(REQUIRED TASKS)
[1] Reproduce a stretch of the passage on yoga and Buddhism word for word, beginning at the words "Buddhism works very" and stopping after "of the experience.".
[2] In the passage on yoga and Buddhism, what did Buddha tell the disciples when they came back after getting rid of desire?

(GIVEN TEXT)
● ● ● ●

Saturday, 4 August 2012

..."A lot of yoga teachers may try to get you to control your own mind, mainly to prove to you that you cannot do it. "A fool who persists in his folly will become wise," and so they speed up the folly. Initially you may have a certain amount of superficial success by a process commonly called self hypnosis, and you may think you are making progress. A good teacher will let you go along that way for a while, until he really throws you by asking, 'Why are you concentrating?'

Buddhism works very much in this way. Buddha said, 'If you suffer, you suffer because you desire, and your desires are either unattainable or always disappointed. So cut out desire.' So those disciples went away and they stamped on desire, jumped on desire, cut the throat of desire, and threw out desire. When they came back, Buddha said, 'But you are still desiring not to desire.' They wondered how to get rid of that desire. When you see that all of this is nonsense, there naturally comes over you a quietness. Seeing that you cannot control your mind you realize there is no controller. What you took to be the thinker of thoughts is just one of the thoughts. What you took to be the feeler of the feelings is just one of the feelings. What you took to be the experiencer of experience is just a part of the experience.

● ● ● ●

(EXTRACTED MATERIAL)
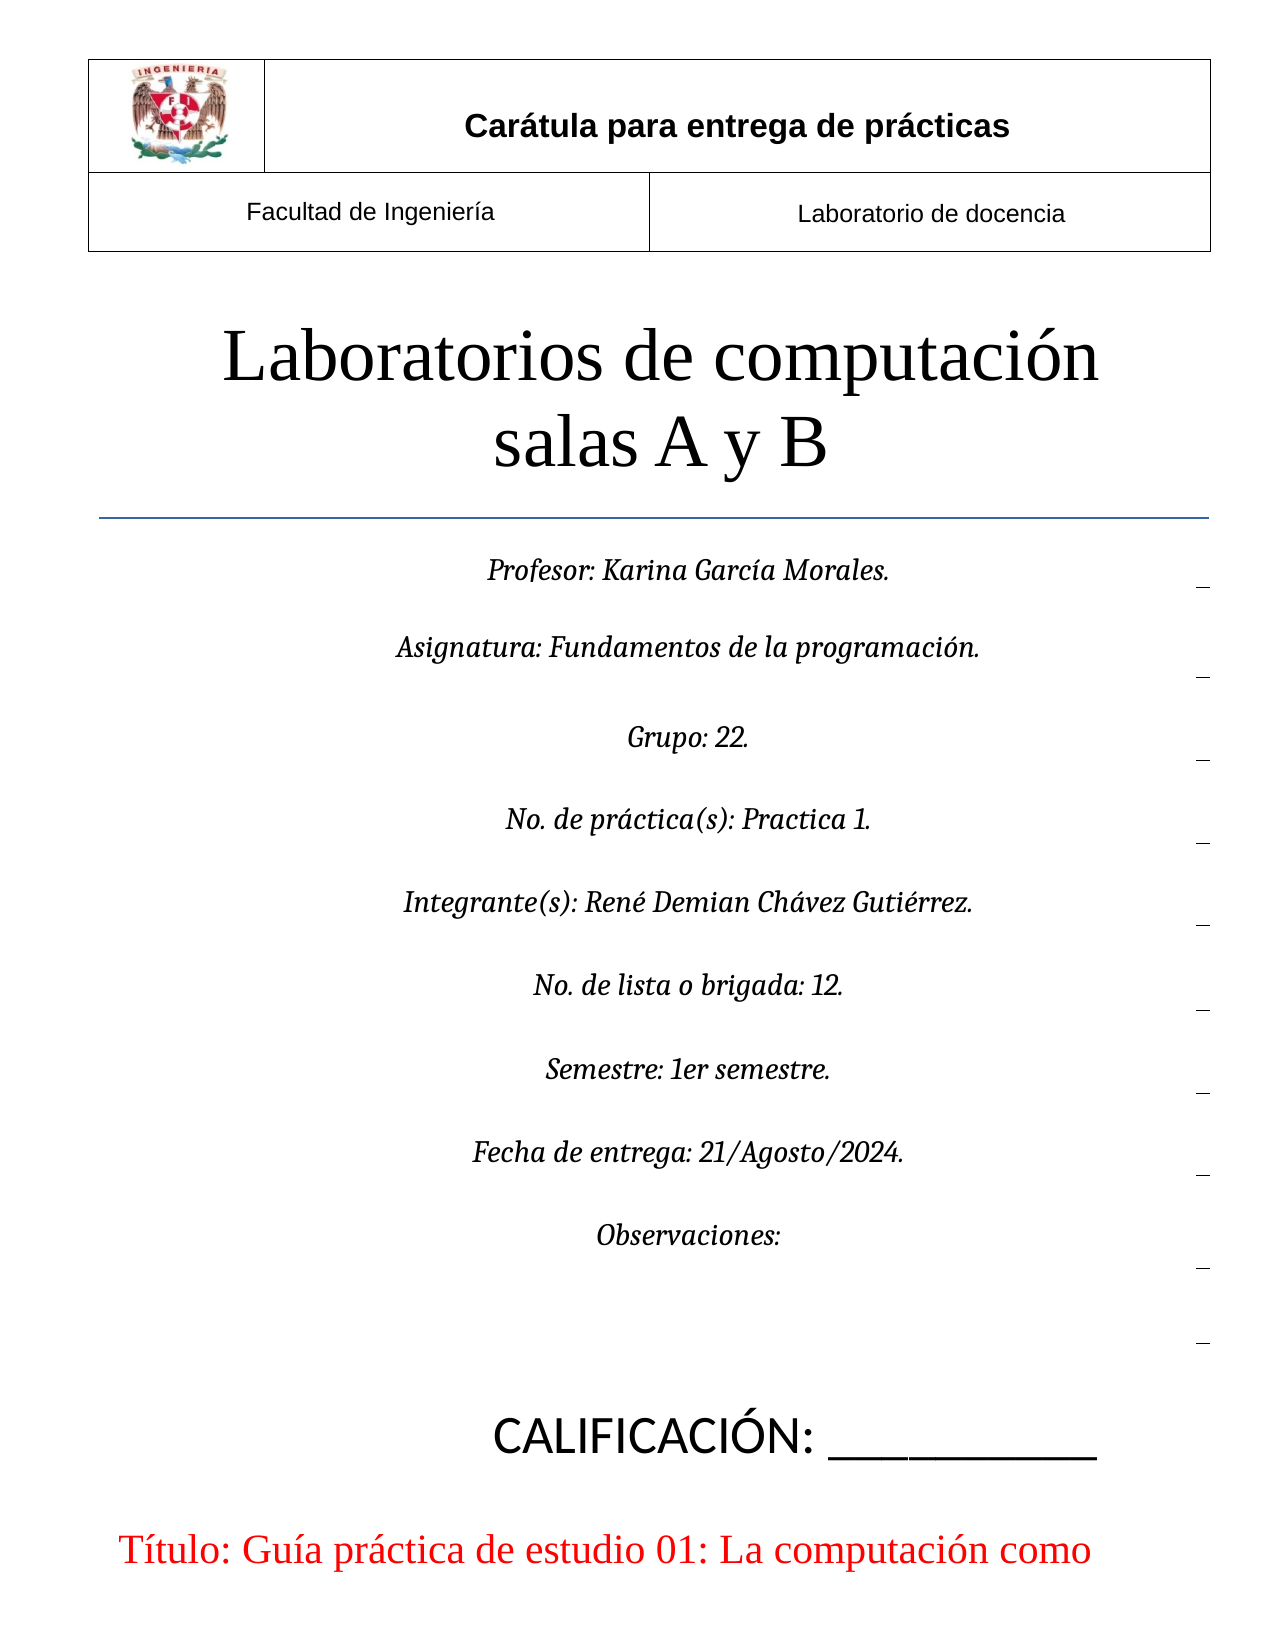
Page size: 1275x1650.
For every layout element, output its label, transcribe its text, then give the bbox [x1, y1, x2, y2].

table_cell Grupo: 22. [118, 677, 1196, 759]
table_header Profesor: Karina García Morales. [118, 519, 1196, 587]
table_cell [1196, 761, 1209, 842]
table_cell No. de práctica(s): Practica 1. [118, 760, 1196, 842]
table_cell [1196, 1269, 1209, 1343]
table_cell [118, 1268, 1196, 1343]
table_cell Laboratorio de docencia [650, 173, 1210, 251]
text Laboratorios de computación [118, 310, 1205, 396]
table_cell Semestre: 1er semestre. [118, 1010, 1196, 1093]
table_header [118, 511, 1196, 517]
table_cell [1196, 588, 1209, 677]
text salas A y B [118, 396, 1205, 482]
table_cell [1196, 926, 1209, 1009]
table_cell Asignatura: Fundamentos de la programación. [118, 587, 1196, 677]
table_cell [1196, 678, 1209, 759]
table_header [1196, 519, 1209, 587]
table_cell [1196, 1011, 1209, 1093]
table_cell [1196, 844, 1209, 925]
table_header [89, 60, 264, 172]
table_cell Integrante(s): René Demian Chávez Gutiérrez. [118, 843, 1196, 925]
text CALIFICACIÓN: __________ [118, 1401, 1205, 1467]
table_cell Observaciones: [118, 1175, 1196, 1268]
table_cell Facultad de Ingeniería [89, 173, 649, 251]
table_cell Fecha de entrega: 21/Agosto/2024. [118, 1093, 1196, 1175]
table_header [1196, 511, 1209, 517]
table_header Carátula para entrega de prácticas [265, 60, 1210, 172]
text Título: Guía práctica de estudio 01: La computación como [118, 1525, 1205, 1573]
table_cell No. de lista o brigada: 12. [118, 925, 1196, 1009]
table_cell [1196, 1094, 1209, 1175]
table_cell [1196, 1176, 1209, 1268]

● ● ● ●

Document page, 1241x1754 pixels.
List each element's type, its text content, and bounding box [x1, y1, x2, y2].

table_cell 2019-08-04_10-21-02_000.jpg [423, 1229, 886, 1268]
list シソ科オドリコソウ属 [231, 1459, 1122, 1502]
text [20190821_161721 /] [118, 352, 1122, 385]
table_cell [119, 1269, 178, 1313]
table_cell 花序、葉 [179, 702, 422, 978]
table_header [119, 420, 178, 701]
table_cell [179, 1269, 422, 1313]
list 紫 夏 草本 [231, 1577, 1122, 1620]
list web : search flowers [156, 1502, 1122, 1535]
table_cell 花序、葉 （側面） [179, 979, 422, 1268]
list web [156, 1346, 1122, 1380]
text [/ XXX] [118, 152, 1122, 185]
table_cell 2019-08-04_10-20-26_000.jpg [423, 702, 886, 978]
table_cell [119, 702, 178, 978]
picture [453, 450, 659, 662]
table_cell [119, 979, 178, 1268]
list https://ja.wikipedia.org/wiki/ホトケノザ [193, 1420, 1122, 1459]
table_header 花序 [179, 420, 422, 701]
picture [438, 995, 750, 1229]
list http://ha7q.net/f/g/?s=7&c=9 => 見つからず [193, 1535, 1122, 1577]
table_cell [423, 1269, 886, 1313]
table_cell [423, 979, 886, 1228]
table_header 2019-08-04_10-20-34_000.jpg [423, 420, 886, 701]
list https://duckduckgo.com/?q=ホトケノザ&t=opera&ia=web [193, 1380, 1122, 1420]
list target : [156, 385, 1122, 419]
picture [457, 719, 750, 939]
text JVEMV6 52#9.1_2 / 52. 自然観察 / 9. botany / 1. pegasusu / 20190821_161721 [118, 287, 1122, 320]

● ● ● ●

(THE SOLUTIONS)
[1]
Buddhism works very much in this way. Buddha said, 'If you suffer, you suffer because you desire, and your desires are either unattainable or always disappointed. So cut out desire.' So those disciples went away and they stamped on desire, jumped on desire, cut the throat of desire, and threw out desire. When they came back, Buddha said, 'But you are still desiring not to desire.' They wondered how to get rid of that desire. When you see that all of this is nonsense, there naturally comes over you a quietness. Seeing that you cannot control your mind you realize there is no controller. What you took to be the thinker of thoughts is just one of the thoughts. What you took to be the feeler of the feelings is just one of the feelings. What you took to be the experiencer of experience is just a part of the experience.

[2] He told them, "But you are still desiring not to desire."